First, it is both pointless and dangerous to unilaterally choose the option which delivers the best joint outcome. You face a substantial risk that other players will defect - in turn leaving you worse off.

This of course is what Julia Gillard is doing, by imposing a tax in Australia regardless of what the rest of the world does.

Secondly, if you are going to cooperate, you need to find a way to strike an enforceable bargain.

A key finding of game theory is that in a 'multi-round' game, you can use your choices to communicate and to enforce such a bargain.

The standard advice is to cooperate in the first round – and keep cooperating in subsequent rounds if the other player does the same.

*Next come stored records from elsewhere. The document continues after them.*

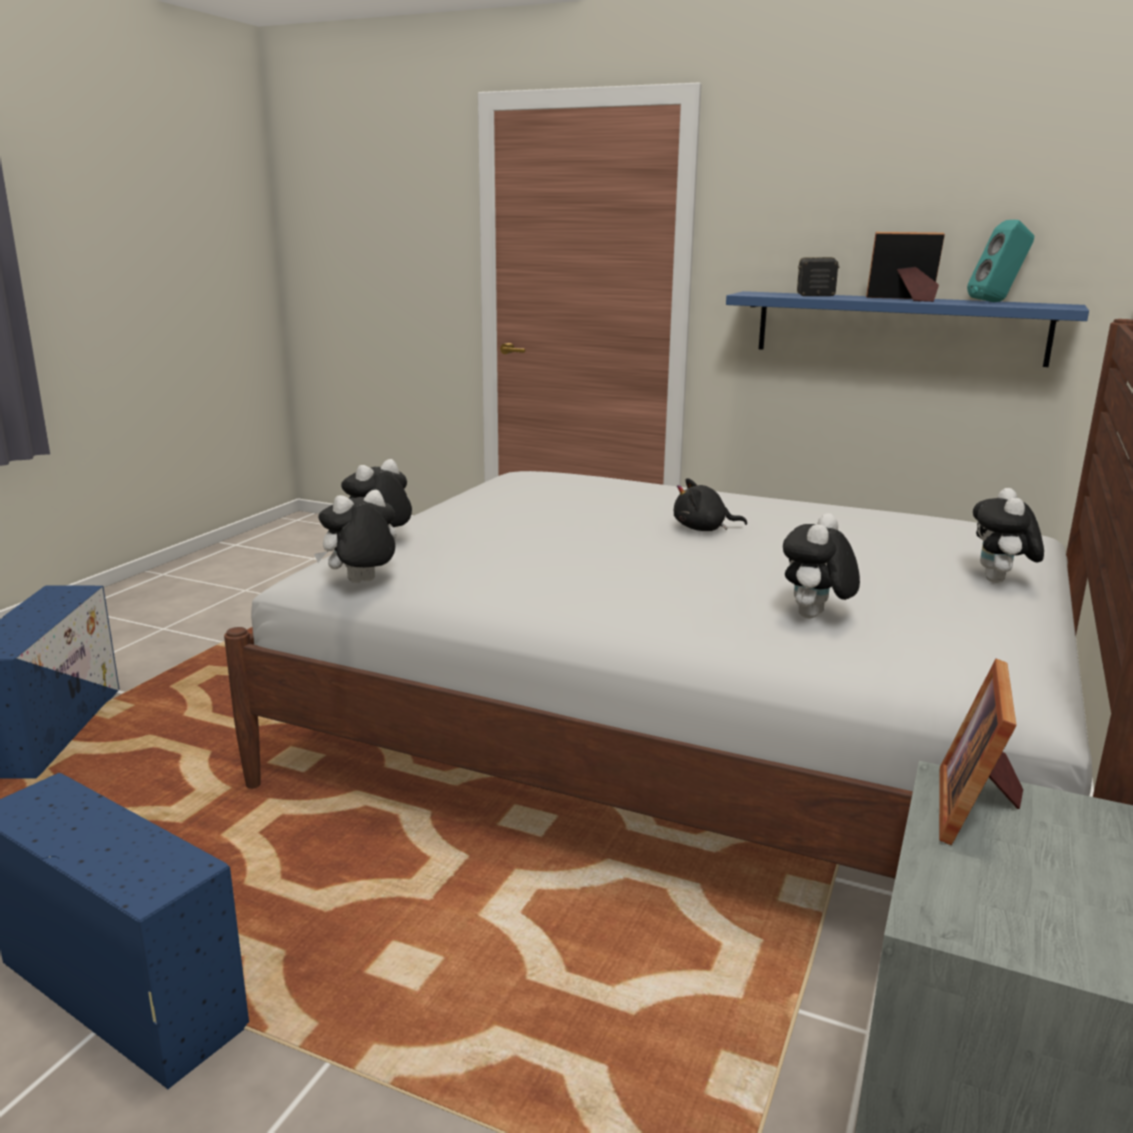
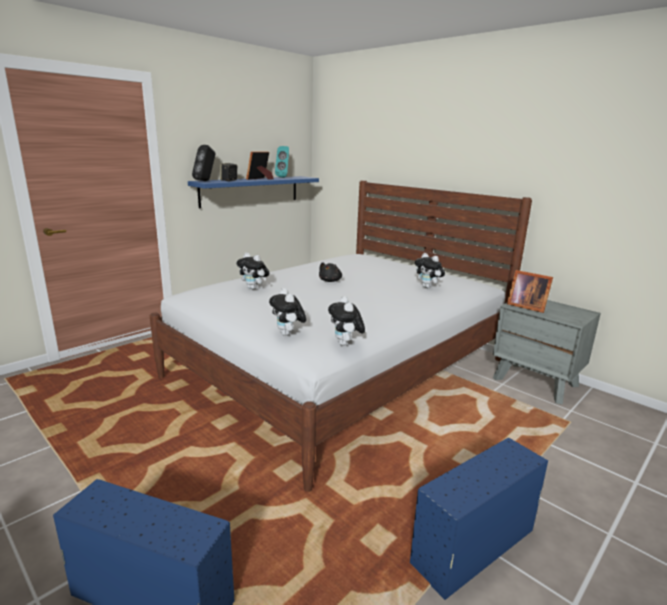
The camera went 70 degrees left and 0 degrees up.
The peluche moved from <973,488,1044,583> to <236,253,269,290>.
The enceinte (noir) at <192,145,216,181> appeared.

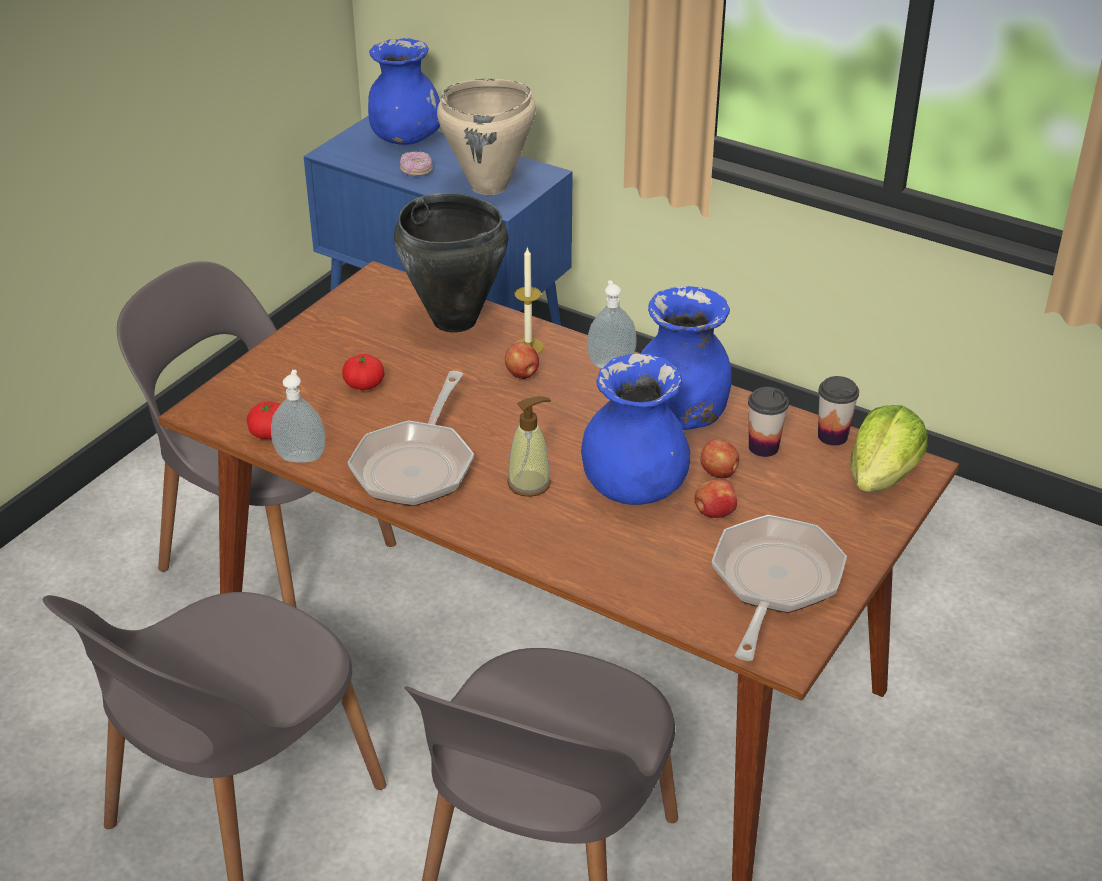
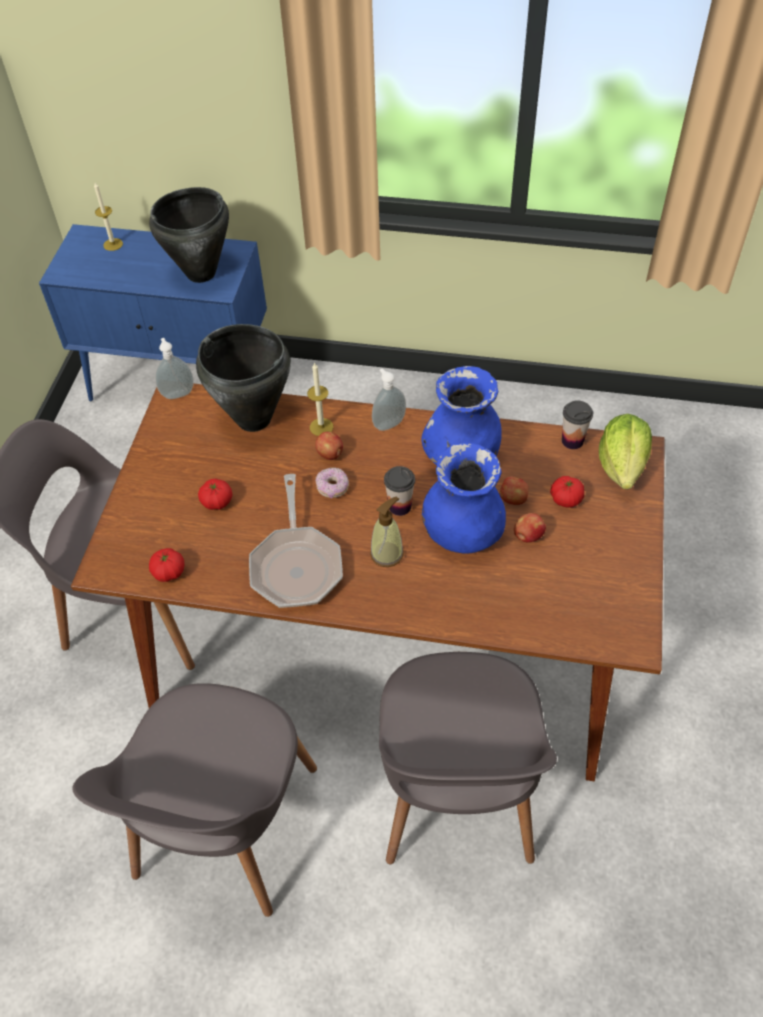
The camera went 20 degrees left and 15 degrees up.
The vase (bleu) at <368,38,440,145> was replaced by the bougie at <94,182,123,251>.
The marmite (beige) at <437,79,536,195> became the marmite (noir) at <149,187,229,283>.
The beignet moved from <400,152,433,176> to <316,468,349,499>.
The distributeur de savon moved from <271,370,326,463> to <155,338,194,399>.
The tasse moved from <748,387,789,457> to <384,466,415,516>.
The poêle at <712,515,847,661> disappeared.
The tomate at <550,476,584,508> appeared.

But if the other player does not cooperate in a given round, the rational course of action is to respond in the next round by defecting yourself. You need to show the other player that if it is not willing to cooperate, nor are you; or put another way, you are not going to go to jail for five years while it goes free.

This logic is consistent with the approach of the Coalition's Direct Action Plan.

Under our plan, Australia will take action to reduce carbon emissions – at significant economic cost, in fact $3.2 billion of on-budget expenditure over four years.

By doing so we will reduce carbon emissions in 2020 to the same target as Labor has adopted - approximately 530 million tonnes.

At that point, we can determine the way forward, as Coalition frontbencher Andrew Robb has recently pointed out: "If there is still no global agreement by 2020 Australia will have remained competitive while reducing emissions by 5 per cent; avoided tens-of-billions-of-tax, yet still be in a good position to assess the way forward from there."

In other words, our policy involves pursuing a rational strategy in a 'multi-round' game - to cooperate if others cooperate, but not to cooperate unilaterally if others are not doing so.

After all, if we get to 2020 and find the rest of the world has not acted then why would it be rational for us to continue to act unilaterally?

Some say we should act regardless of what the rest of the world does. This is the strategy inherent in Julia Gillard's carbon tax.

The insights of game theory suggest it is a poor strategy - and a naïve way to approach the global bargaining table.

Paul Fletcher is a Liberal Member of Parliament.